There are many things I like about living in the UK. Insanely clever humour, aimed in all directions, with much “friendly fire”, probably comes very near the top. But also, compared with my home country, the TV ads are, in the main, quite watchable, and often highly entertaining. I am not sure how much of the product I subsequently remember the names of, but I suppose the advertiser’s psychologists must know a thing or two.
Back home they once screened a Tyson fight. The fight was over in about a couple of minutes, but the 3 hour reserved slot was otherwise completely filled with the most boring ads and " few words from our sponsors" imaginable. How very lucky you UK commercial viewers are.
So tonight they screened the latest Tango ad in the Uk. They added Britwit to the Sony Bravo TV campaign, and no doubt with Sony’s full agreement ( although I do hope not) they parodied it with fruit in a terraced Swansea street, complete with frog. I really enjoyed it. I also enjoyed the spoof “Swansea Residents Association Web Site” complete with traumatised frog story.

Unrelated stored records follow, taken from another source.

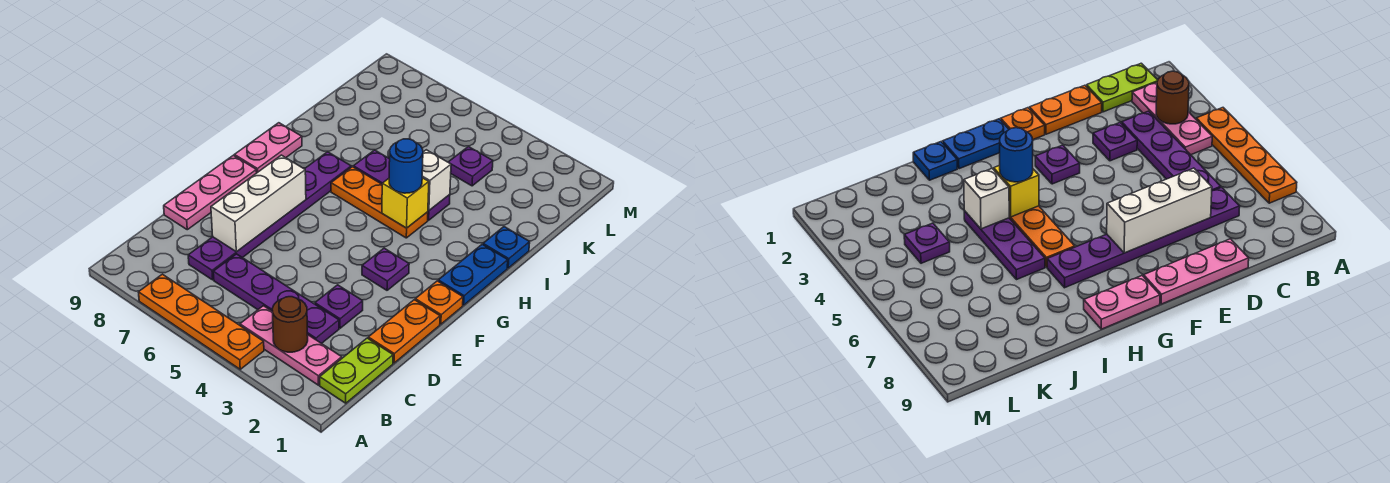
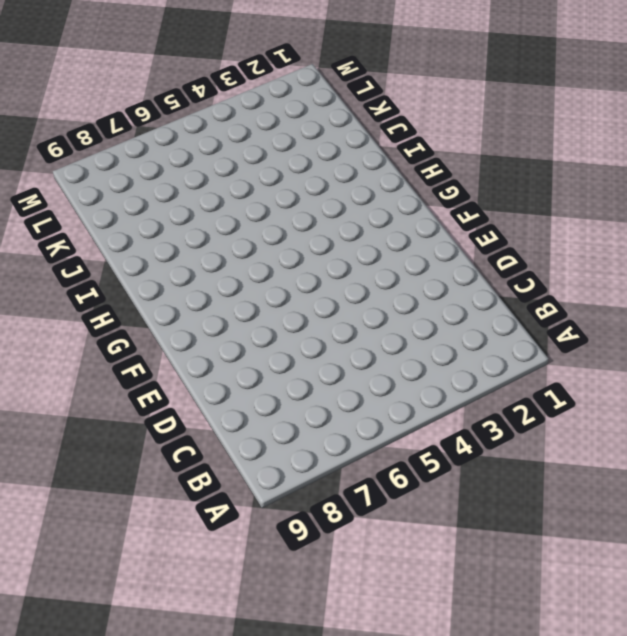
none -> orange 1x4 plate [138,274,264,369]
none -> lime 1x2 plate [320,338,393,403]
none -> pink 1x3 plate [240,306,342,385]

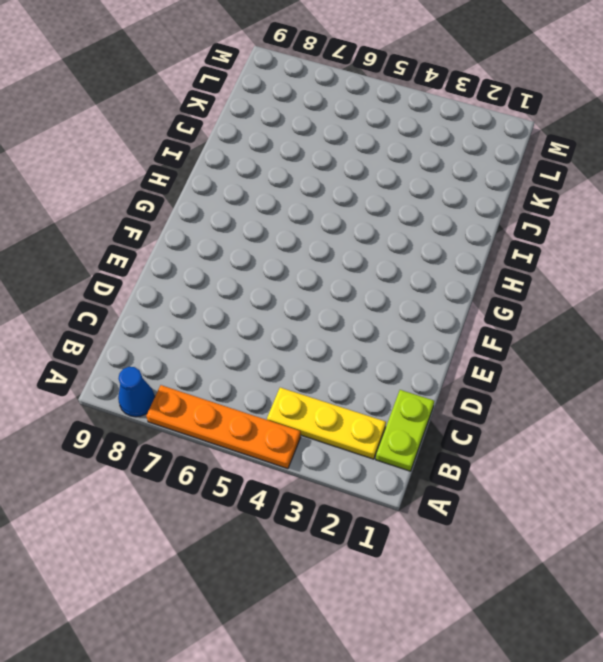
blue 1x1 cone [118,367,155,417] -> none
yellow 1x3 plate [267,388,386,459] -> pink 1x3 plate [240,306,342,385]
none -> purple 1x4 plate [213,254,339,344]
none -> purple 1x6 plate [188,152,351,280]
none -> orange 1x2 plate [368,300,440,363]

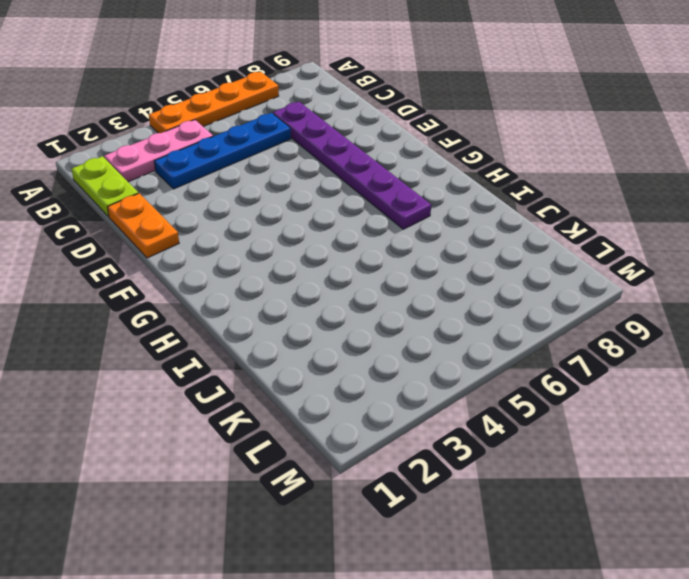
blue 1x4 plate [154,113,291,189] -> purple 1x4 plate [213,254,339,344]
none -> purple 1x1 plate [315,285,363,328]
none -> pink 1x3 plate [164,155,257,230]
none -> orange 1x1 plate [415,281,463,324]

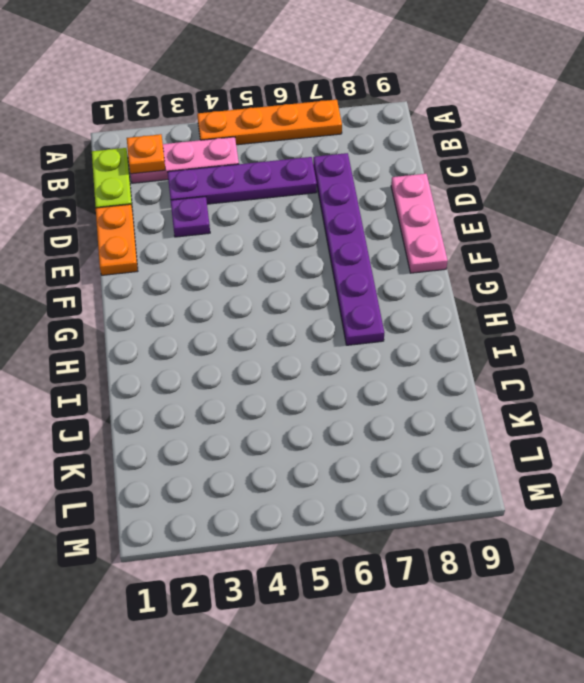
orange 1x1 plate [127,134,165,174] -> orange 1x1 plate moved to [415,281,463,324]
none -> purple 1x1 plate [362,248,409,290]
none -> blue 1x2 plate [438,244,508,305]
none -> pink 1x2 plate [234,123,302,173]

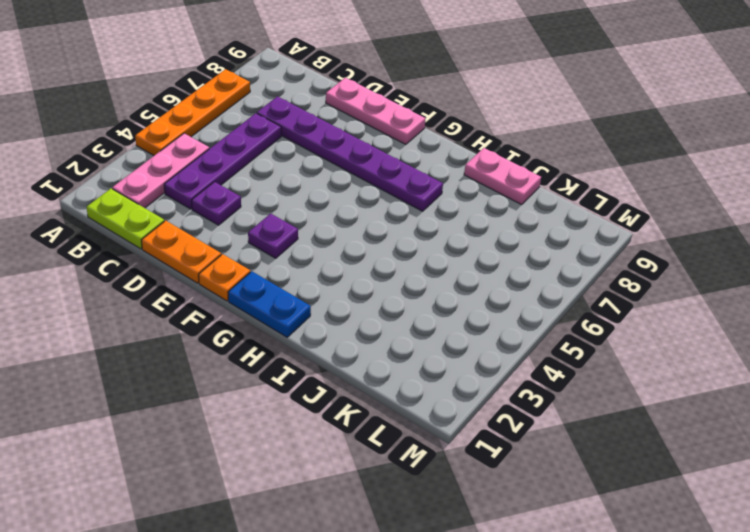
pink 1x2 plate [464,148,541,205] -> pink 1x2 plate moved to [234,123,302,173]
none -> orange 1x3 plate [331,167,428,238]
none -> blue 1x1 plate [483,227,530,268]
none -> purple 1x3 plate [354,150,450,220]

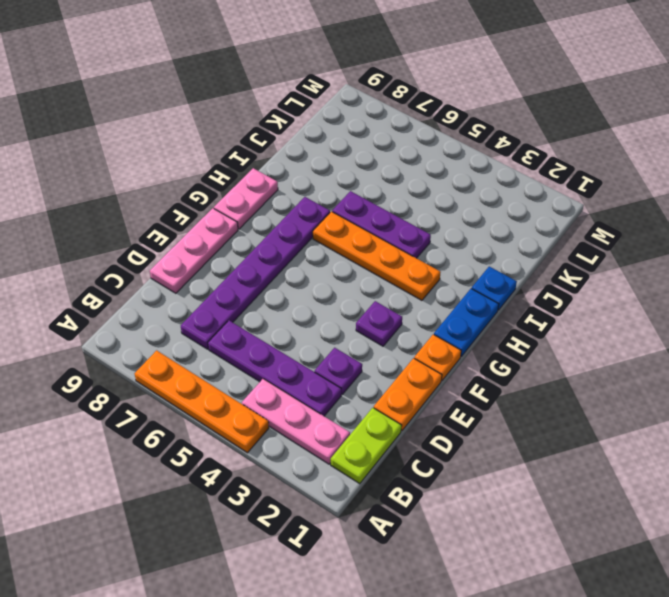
orange 1x4 plate [313,211,441,300] -> orange 1x3 plate [331,167,428,238]
none -> purple 1x1 plate [448,147,493,186]
none -> brown 1x1 round brick [272,297,308,352]
none -> white 1x3 brick [211,155,306,252]

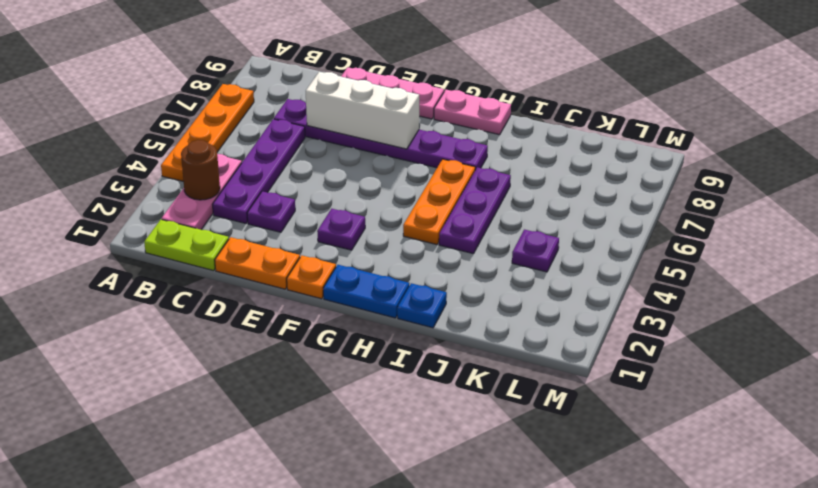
none -> yellow 1x1 brick [382,178,429,228]
none -> white 1x1 brick [422,150,451,211]
none -> blue 1x1 round brick [389,139,423,193]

More Brits being idiots in their finest tradition. Excellent.
I find it hard to believe they would just throw fruit down the street and at peoples cars and windows without letting anyone know or cleaning it up.
Edit: Oh and Tango is not sold in the US. A fact that only makes me want to taste the sweet sweet apple-goodness again. Theres no similar product over here to my knowledge.

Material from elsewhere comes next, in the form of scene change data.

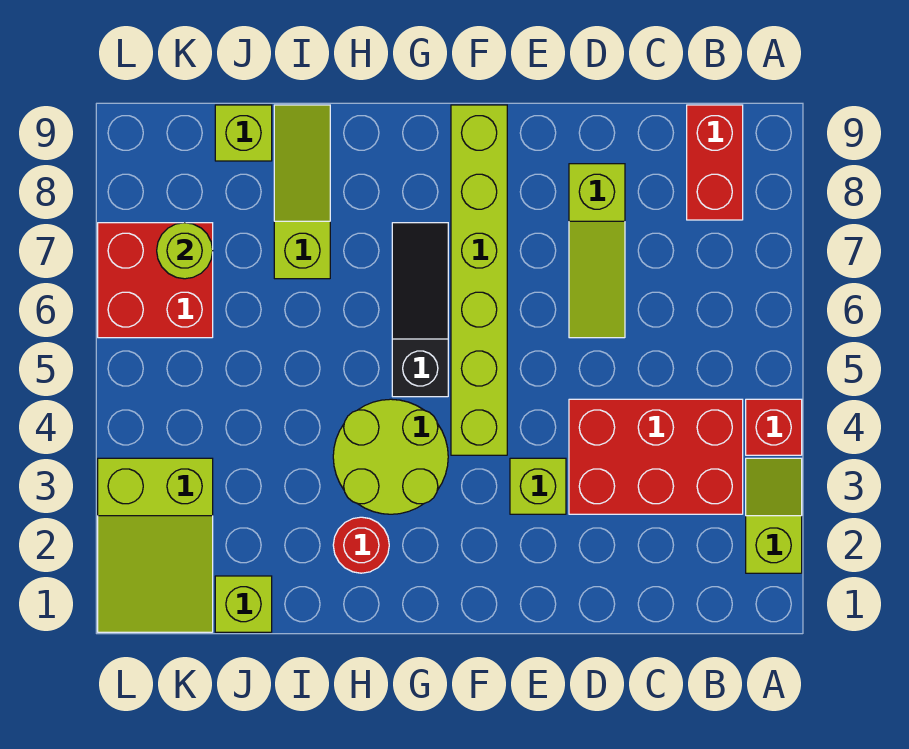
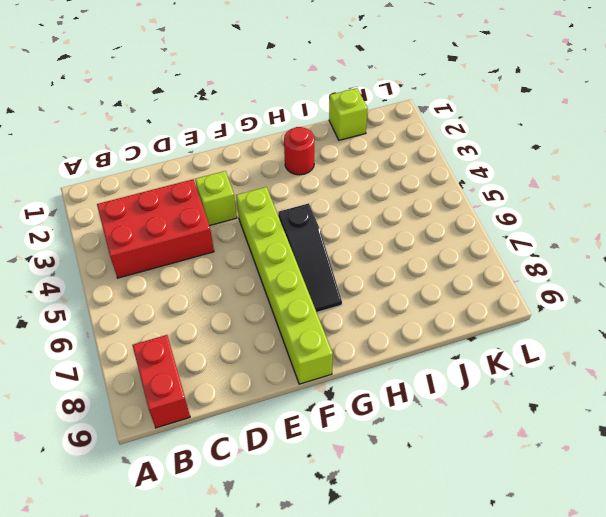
none -> lime 1x2 slope [746,458,802,573]
none -> red 1x1 brick [746,399,802,455]
none -> lime 1x3 slope [569,164,625,338]

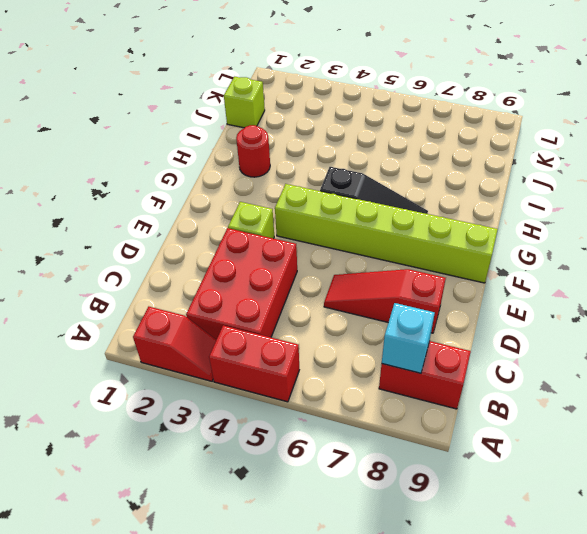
red 1x2 slope [133,307,216,381] -> lime 1x2 slope [746,458,802,573]
red 1x2 brick [209,325,299,402] -> red 1x1 brick [746,399,802,455]
cyan 1x1 brick [382,303,435,373] -> none
red 1x3 slope [324,269,446,333] -> lime 1x3 slope [569,164,625,338]
none -> lime 2x2 round brick [333,399,448,514]
none -> lime 1x3 slope [274,105,330,279]
none -> lime 1x1 brick [215,105,272,161]

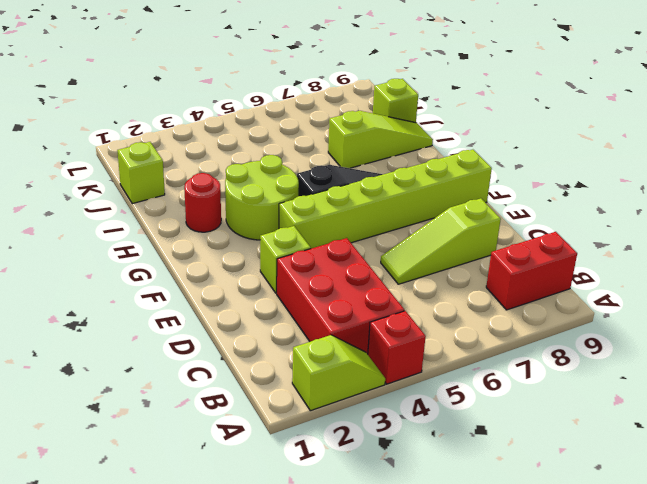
none -> lime 2x3 slope [98,458,213,632]
none -> red 2x2 brick [98,223,213,338]
none -> lime 1x1 round brick [157,223,213,279]

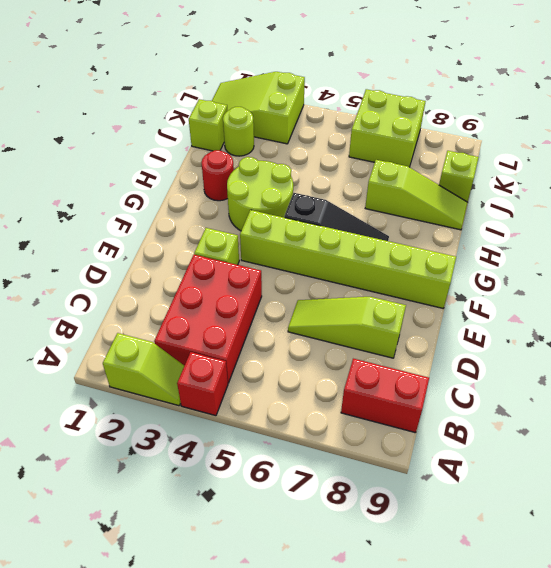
lime 1x1 round brick [223,107,254,156] -> lime 1x1 round brick moved to [157,223,213,279]
lime 2x2 brick [349,89,426,167] -> red 2x2 brick [98,223,213,338]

Edit again: I did read your post, but apparently I missed all apearances of the word “spoof”
Hahaha, that’s brilliant. I love the Sony ad, and this one is just as good. The bit where the orange goes flying through the window made me laugh out loud.
I generally hate adverts, even though there are a few good ones out at the moment (Citroen, Honda, Guinness), most of them still make me want to punch the TV screen. Especially that bl**dy Frosties one with the annoying kid singing ‘it’s gonna taste great’ over and over again. Grrr.
What a fantastic advert!
I thought the whole thing was beautiful! Who’s the music by?

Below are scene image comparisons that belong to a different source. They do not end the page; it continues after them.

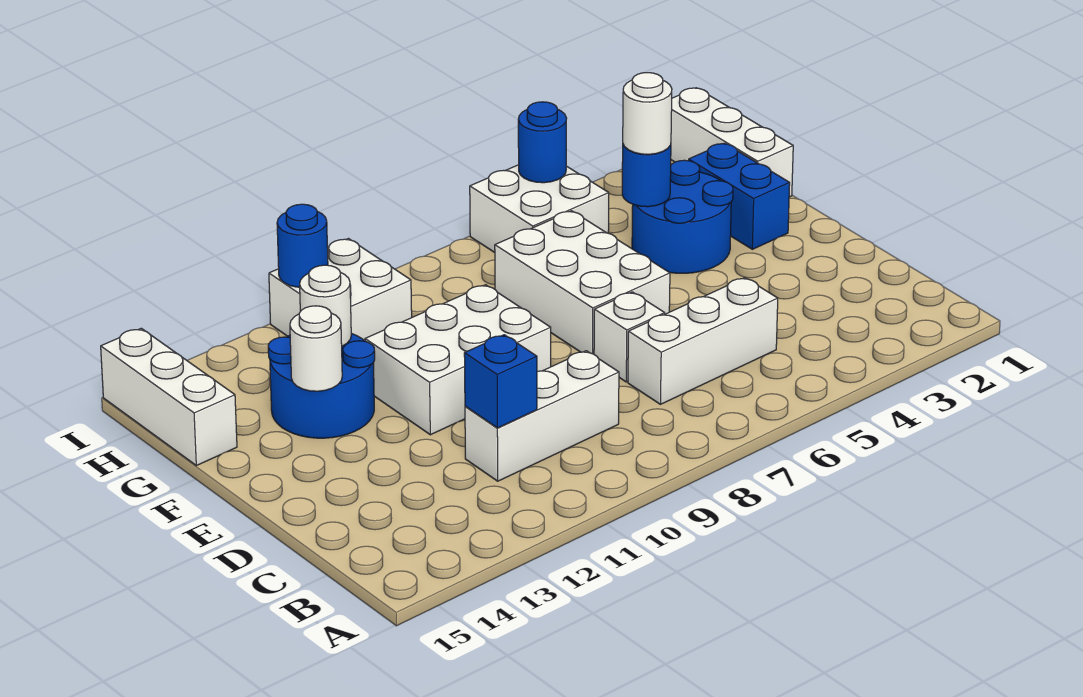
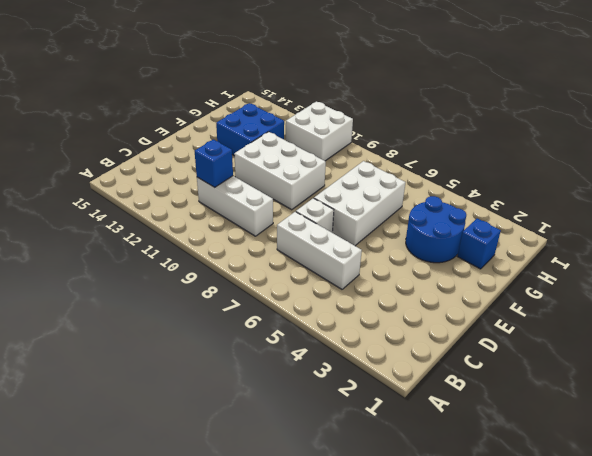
blue 2x2 brick [216,103,284,156] -> blue 2x2 round brick [268,333,375,438]
blue 1x1 brick [457,218,501,269] -> blue 1x2 brick [689,143,790,249]
none -> white 1x3 brick [671,88,793,197]
none -> white 1x3 brick [101,328,237,466]
none -> white 2x2 brick [470,165,609,252]

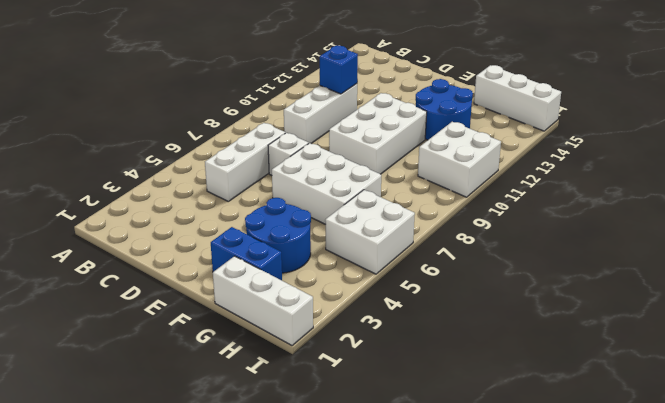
none -> white 1x1 round brick [290,306,342,391]
none -> blue 1x1 round brick [622,145,671,207]
none -> white 1x1 round brick [300,265,351,346]

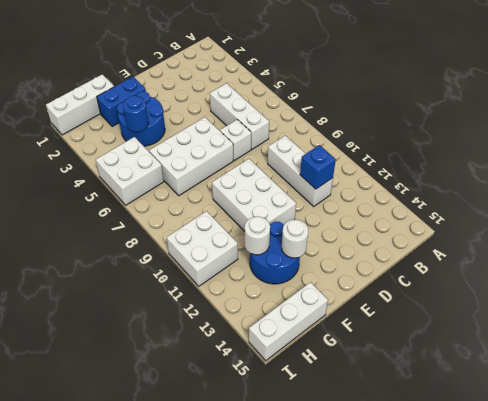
none -> blue 1x1 round brick [518,102,567,183]
none -> blue 1x1 round brick [277,204,328,287]
none -> white 1x1 round brick [623,73,672,154]

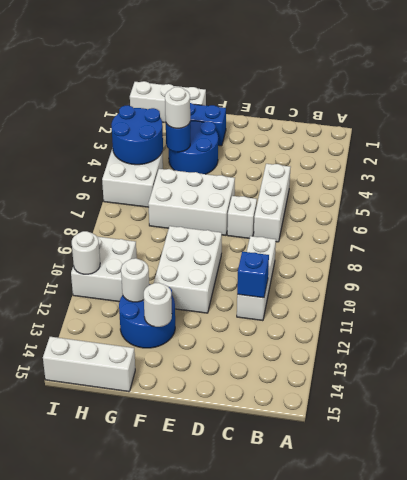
blue 2x2 round brick [111,105,163,165] -> blue 1x1 round brick [518,102,567,183]
white 1x1 round brick [72,231,100,274] -> blue 1x1 round brick [277,204,328,287]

I too laughed out loud as the orange went through the window.
Having lived in Swansea for the last 15 years, I’m pretty sure I know the street that was filmed on. Swansea is full of ridiculously steep hills, many of them cobbled, like bleedin’ Hovis adverts! http://www.tramways.freeserve.co.uk/Tramframe.htm?http://www.tramways.freeserve.co.uk/Cards/Postc40.htm
Once (and only once) I cycled up here on my mountain bike. When I got to the top I needed oxygen and thought I was going to vomit.
The picture does not do the incline justice!
They filmed Twin Town on this hill too. We watched them setting up the car chase scene and tried to sidle into shot, but it didn’t work.
Bah!
Alas, the tram lines have long gone.
The bleedin’ cobblestones are still there though.
A couple of years ago we had a final stage of the Tour of Britain bike race finish in Swansea, and the last few miles of the track had a loop which included this hill.
After watching these guys climb this hill four or five times after doing about a hundred miles of racing, let me tell you I had a new found respect for roadies.
And just one more co-inky-dink.
My first car was a Morris Minor, just like the one that’s parked on the hill.
Just one more reason to like this advert!
(Did you know that Morris Minors came with a crank, so if the battery was flat, you could actually crank start it? Fabulous!)
Spoke to the neighbours, and did a little web research on trams. Wow: trams used to run up and down my road up until 1951. I mean real trams, not these modern things they have in Manchester. One of the old trams from my town is still in use in Blackpool: Picture:
And pictures of trams, some actually on my road. With cobbles!
But the thing that astonished me is that I was told the trams used to climb, on standard rail type track, the hill near to the Plaza theatre, which is about as steep as that Swansea hill. If old fashioned trams can get up slopes like that, without assistance from chains, why do the railways bleat about a few leaves on their lines?
Cider doesn’t have to be sparkling… at least in the UK.
Plenty of ciders from small brewers are not sparkling. These also tend to be drier than commercial ciders in my experience. Nice stuff, though. However these tend to be highly alcoholic and drunk only by the strange people who also like Real Ale - for instance, unicyclists.
I have to confess that cider, when I knew nothing about it, once sneaked up on me and got me far more drunk than I had intended. It just seemed to taste nice at the time.